## Records
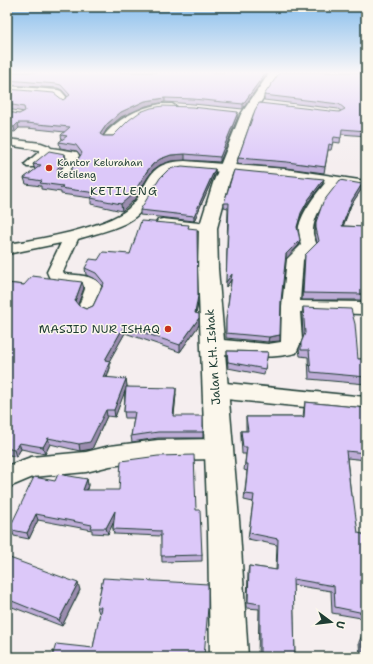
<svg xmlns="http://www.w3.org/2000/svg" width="373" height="664" viewBox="0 0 373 664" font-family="'Shantell Sans',sans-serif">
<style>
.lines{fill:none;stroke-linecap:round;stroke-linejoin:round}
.street-casing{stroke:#1f3d34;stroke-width:3}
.secondary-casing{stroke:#1f3d34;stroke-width:3}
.street{fill:#fbf7ec;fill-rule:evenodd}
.secondary{fill:#fbf7ec;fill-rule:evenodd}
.wall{fill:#bdacd6;stroke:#1f3d34}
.shaded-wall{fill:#9a8cae;stroke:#1f3d34}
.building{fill:#dcc8f9;stroke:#1f3d34}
.poi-dot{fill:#c8321e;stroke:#fbf7ec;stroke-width:1.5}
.labels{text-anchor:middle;stroke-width:3;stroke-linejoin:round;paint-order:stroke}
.far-poi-label{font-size:10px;fill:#1f3d34;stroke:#fbf7ec;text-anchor:start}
.far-quarter-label{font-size:12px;letter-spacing:1px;fill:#1f3d34;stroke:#fbf7ec}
.poi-label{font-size:12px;fill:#1f3d34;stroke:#fbf7ec;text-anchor:end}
.street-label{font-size:12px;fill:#1f3d34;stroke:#fbf7ec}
</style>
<rect width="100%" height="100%" fill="#f5eeef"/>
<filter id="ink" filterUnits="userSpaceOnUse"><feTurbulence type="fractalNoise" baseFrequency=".025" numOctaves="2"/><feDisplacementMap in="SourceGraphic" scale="8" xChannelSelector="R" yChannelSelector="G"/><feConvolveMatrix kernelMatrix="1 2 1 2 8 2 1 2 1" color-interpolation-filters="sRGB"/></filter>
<g filter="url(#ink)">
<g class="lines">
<defs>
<path id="street" d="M 7,86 L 58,90 L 61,91 L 69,100 L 64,103 L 61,102 L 55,96 L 7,92 Z
M 161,104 L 172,104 L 177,107 L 176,109 L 153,112 L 140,117 L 112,140 L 104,140 L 102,138 C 116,119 138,108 161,104 Z
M 7,139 L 41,143 L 49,146 L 51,148 L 77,152 L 81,159 L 69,178 L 61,178 L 59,175 L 68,158 L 49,155 L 35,167 L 27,167 L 25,164 L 39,152 L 39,150 L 7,145 Z
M 185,161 L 286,169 L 366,181 L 366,189 L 338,184 C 327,197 312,216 313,234 C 314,238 316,242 317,246 L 303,260 L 300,301 L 361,302 L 366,304 L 366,312 L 361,314 L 300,312 L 302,340 L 296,353 C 268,360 240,355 212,353 L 205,351 L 202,346 L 205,341 L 212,339 L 268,344 L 281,342 L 282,306 L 287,259 L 301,245 C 300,241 298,237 298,232 C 300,214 315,195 326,182 C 287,176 247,173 208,171 C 196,170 180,165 169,171 C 155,179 151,199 141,211 C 129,227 97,233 78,239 L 63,272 L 65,274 C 79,276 96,274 103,289 L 93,312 L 87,314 L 81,312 L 78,308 L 85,289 L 85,287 L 55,283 L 51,281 L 47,272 L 61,243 L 7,254 L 7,244 C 37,240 105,228 128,209 C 152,189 141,162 185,161 Z
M 163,219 L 208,224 L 213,225 L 215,228 L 213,231 L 208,232 L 158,226 L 156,223 L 158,220 Z
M 215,382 L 366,397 L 366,413 L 215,398 L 207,396 L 204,390 L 207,384 Z
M 219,439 L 227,442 L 231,449 L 227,456 L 219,459 L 158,460 L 110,466 L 86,472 L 33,477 L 7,488 L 7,466 L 31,457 L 86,452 L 110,446 L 158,440 Z"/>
<path id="secondary" d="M 7,72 L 17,72 L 11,82 L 7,83 Z
M 270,72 L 280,72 L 253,114 L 229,183 L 217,228 L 218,269 L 240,532 L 248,657 L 210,657 L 208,532 L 198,269 L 199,228 L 213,183 L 241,114 Z"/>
</defs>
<use href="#street" class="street-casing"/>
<use href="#secondary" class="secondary-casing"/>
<use href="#street" class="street"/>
<use href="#secondary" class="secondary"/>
</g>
<path class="wall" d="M 268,72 L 243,109 L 193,104 L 165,102 L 146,106 L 121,117 L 107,129 L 103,136 L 113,136 L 238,117 L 220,162 L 185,160 L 171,161 L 160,165 L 153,170 L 148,177 L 134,200 L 122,211 L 91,204 L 91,198 L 61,194 L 61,192 L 41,189 L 41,186 L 26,184 L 24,178 L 35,170 L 33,164 L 66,159 L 59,173 L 60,174 L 69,173 L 80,155 L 77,151 L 60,148 L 59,142 L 62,140 L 61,135 L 65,132 L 27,128 L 19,128 L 15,132 L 7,131 L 7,112 L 19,114 L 24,112 L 7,109 L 7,89 L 63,100 L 68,97 L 62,90 L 58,88 L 7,85 L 7,79 Z
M 366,74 L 366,136 L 341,134 L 340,143 L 333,142 L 331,150 L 328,150 L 324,173 L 286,168 L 237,164 L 238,158 L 341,111 L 338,109 L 264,100 L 264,95 Z
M 215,169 L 215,173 L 194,221 L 140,215 L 140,210 Z
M 323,183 L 307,204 L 300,218 L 298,228 L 300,240 L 299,245 L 286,259 L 281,301 L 280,341 L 268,342 L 226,338 L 226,320 L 231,280 L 226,287 L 228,208 L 224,207 L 224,203 Z
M 362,184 L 361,190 L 351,205 L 343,226 L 366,227 L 366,303 L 361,300 L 302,300 L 304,261 L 305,255 L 317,243 L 315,234 L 316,222 Z
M 189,228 L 198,296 L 198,303 L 196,313 L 199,325 L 180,352 L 125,333 L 109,361 L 110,368 L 107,378 L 126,379 L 127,387 L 176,394 L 174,416 L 203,432 L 203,438 L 158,438 L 132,442 L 131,436 L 134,418 L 125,418 L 124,412 L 125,390 L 115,417 L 107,416 L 92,449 L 80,451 L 50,444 L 45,454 L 21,449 L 16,457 L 7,454 L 7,283 L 24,285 L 84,288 L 78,304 L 79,306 L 86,309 L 93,306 L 102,286 L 97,280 L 86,275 L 85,268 L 98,260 L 130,254 Z
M 303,307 L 358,359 L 366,359 L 366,384 L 309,379 L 308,357 L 300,356 L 299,349 L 303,337 L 302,314 Z
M 227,351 L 268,352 L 264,375 L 228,368 L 227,357 Z
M 305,402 L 366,408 L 366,460 L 347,458 L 351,496 L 358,533 L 366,535 L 366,592 L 362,591 L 364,613 L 361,618 L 332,613 L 331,591 L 293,585 L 295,657 L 258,657 L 259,609 L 247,608 L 248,572 L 249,566 L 276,570 L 277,545 L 248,539 L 253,502 L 244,500 L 247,471 L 244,470 L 246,454 L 242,454 L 241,437 L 241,431 L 246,431 L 246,417 L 303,417 L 304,408 Z
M 87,479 L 88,485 L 87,490 L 196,510 L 202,555 L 202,561 L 162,562 L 161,536 L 114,534 L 113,529 L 113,522 L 108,534 L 92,533 L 92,530 L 38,520 L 29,539 L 14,536 L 12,530 L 55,481 Z
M 7,557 L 80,590 L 62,626 L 7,605 Z
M 103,578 L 204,657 L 93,648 L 100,613 L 99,613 L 97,607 Z
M 362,635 L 366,657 L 360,657 L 359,642 Z"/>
<path class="shaded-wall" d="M 266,72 L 268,72 L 243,109 L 243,104 Z
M 165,98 L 165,102 L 146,106 L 121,117 L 107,129 L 101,139 L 100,134 L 107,124 L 121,112 L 145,101 Z
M 238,112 L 238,117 L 220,162 L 220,157 Z
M 18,123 L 19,128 L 15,132 L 14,127 Z
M 65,154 L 66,159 L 58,176 L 57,170 Z
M 185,154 L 185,160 L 171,161 L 160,165 L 153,170 L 148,177 L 134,200 L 122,211 L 121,204 L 153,164 L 160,159 L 171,155 Z
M 215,169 L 215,173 L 194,221 L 194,216 Z
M 324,179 L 323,183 L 307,204 L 300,218 L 296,232 L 301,213 L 308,200 Z
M 362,184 L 361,190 L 351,205 L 341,232 L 342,226 L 352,200 Z
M 300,240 L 299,245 L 286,259 L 286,254 Z
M 232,274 L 231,280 L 226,287 L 226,282 Z
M 82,282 L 84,288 L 77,307 L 75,301 Z
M 198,296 L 198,303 L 195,320 L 195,313 Z
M 199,318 L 199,325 L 180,352 L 180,345 Z
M 124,326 L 125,333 L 106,367 L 105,360 Z
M 280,335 L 280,341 L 268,342 L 269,337 Z
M 110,361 L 110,368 L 104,384 L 103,377 Z
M 126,379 L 127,386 L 115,417 L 114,410 Z
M 176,388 L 176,394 L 173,422 L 173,416 Z
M 106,410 L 107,416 L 92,449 L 80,451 L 79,444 Z
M 48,438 L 50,444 L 45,454 L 43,447 Z
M 19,443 L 21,449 L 16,457 L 14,450 Z
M 87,479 L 88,485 L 85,495 L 83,490 Z
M 115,511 L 116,517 L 108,534 L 106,528 Z
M 36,514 L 38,520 L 29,539 L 27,533 Z
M 78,583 L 80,590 L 62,626 L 59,620 Z"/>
<path class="building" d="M 15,72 L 266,72 L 243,104 L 193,99 L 165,98 L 145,101 L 121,112 L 107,124 L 100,134 L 103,136 L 113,136 L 129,120 L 140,112 L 151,108 L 163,106 L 192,107 L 238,112 L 220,157 L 185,154 L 171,155 L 160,159 L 153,164 L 147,171 L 133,194 L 121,204 L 91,198 L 96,193 L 60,188 L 63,186 L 40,183 L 42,181 L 24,178 L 41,165 L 33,164 L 49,151 L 65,154 L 57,170 L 60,174 L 69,173 L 82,153 L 76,145 L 59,142 L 67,136 L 61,135 L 70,127 L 26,123 L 18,123 L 14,127 L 7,126 L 7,112 L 19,114 L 25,111 L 24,107 L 7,104 L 7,94 L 9,93 L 7,92 L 7,89 L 54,93 L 63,100 L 70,95 L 61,85 L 57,84 L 7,80 L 7,79 L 11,78 Z
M 280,72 L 350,72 L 366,74 L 366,131 L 342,129 L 341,138 L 334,137 L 332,145 L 329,144 L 325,167 L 287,162 L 238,158 L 255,110 L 259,103 L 339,112 L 345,109 L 339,104 L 264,95 Z
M 182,166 L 215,169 L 194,216 L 140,210 L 160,178 L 169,169 Z
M 234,170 L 324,179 L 308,200 L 301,213 L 297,227 L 300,240 L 286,254 L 281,301 L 280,335 L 269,337 L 226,333 L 226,320 L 232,274 L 226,282 L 229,203 L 224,203 Z
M 340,180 L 362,184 L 352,200 L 342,226 L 366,227 L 366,296 L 363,294 L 303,293 L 305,255 L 319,241 L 316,228 L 316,222 L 323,202 Z
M 141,221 L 189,225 L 188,228 L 197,229 L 198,296 L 195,313 L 199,314 L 199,318 L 180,345 L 124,326 L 105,360 L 110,361 L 103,377 L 126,379 L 114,410 L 106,410 L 90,442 L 79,444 L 48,438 L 43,447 L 19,443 L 14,450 L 7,448 L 7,283 L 24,285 L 32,276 L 82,282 L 75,301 L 79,306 L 86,309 L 93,306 L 104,283 L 96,273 L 85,268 L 90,259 L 98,260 L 103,252 L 130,254 Z
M 303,307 L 351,309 L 355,324 L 358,359 L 366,359 L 366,377 L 311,372 L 309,350 L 301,350 L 301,343 L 305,333 Z
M 227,351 L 268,352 L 265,369 L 228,362 Z
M 126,387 L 176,388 L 173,416 L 203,416 L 203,432 L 158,432 L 131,436 L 135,412 L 124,412 Z
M 305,402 L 366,408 L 366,453 L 346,451 L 351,496 L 353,496 L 358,533 L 366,535 L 366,585 L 362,584 L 364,613 L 335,607 L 334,586 L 293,579 L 295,657 L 260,657 L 260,604 L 248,602 L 249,566 L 277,570 L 278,539 L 249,533 L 254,495 L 245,494 L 248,464 L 245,464 L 247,447 L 243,447 L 241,431 L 248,431 L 246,417 L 304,417 Z
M 194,455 L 196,510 L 200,510 L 202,555 L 161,556 L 161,531 L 113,529 L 115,511 L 106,528 L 91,528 L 92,525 L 36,514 L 27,533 L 12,530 L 12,523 L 34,477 L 55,481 L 58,474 L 87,479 L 83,490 L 119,490 L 121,461 L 158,456 Z
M 7,557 L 78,583 L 59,620 L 7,599 Z
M 103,578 L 208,584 L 208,607 L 204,657 L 52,657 L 56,644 L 93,648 L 101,607 L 97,607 Z
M 362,635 L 366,636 L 366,657 L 364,657 Z"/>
</g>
<linearGradient id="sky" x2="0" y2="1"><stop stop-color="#86bdec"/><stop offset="0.44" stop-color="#faf7f8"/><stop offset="1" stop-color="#faf7f8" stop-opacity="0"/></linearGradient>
<rect width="373" height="165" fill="url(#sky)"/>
<g class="poi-dot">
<circle cx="49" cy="168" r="4"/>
<circle cx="168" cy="329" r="4"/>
</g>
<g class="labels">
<g class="far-poi-label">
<text x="57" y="166">Kantor Kelurahan<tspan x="57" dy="12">Ketileng</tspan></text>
</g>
<g class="far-quarter-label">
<text x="124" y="195">KETILENG</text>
</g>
<g class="poi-label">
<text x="160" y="333">MASJID NUR ISHAQ</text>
</g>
<g class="street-label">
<text transform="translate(213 357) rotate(-94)" y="4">Jalan K.H. Ishak</text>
</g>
</g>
<rect width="373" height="664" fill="none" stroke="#fbf7ec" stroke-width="24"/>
<rect x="12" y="12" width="349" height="640" fill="none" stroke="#1f3d34" stroke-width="1.5" filter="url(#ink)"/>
<g transform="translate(331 622) rotate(105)" stroke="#fbf7ec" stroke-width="3" paint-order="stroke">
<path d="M0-3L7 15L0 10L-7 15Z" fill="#1f3d34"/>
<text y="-6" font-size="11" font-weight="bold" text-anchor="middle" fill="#1f3d34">U</text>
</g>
</svg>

## To do
Find and show each line of the listing with the word "casing".

## Solution to this exercise
.street-casing{stroke:#1f3d34;stroke-width:3}
.secondary-casing{stroke:#1f3d34;stroke-width:3}
<use href="#street" class="street-casing"/>
<use href="#secondary" class="secondary-casing"/>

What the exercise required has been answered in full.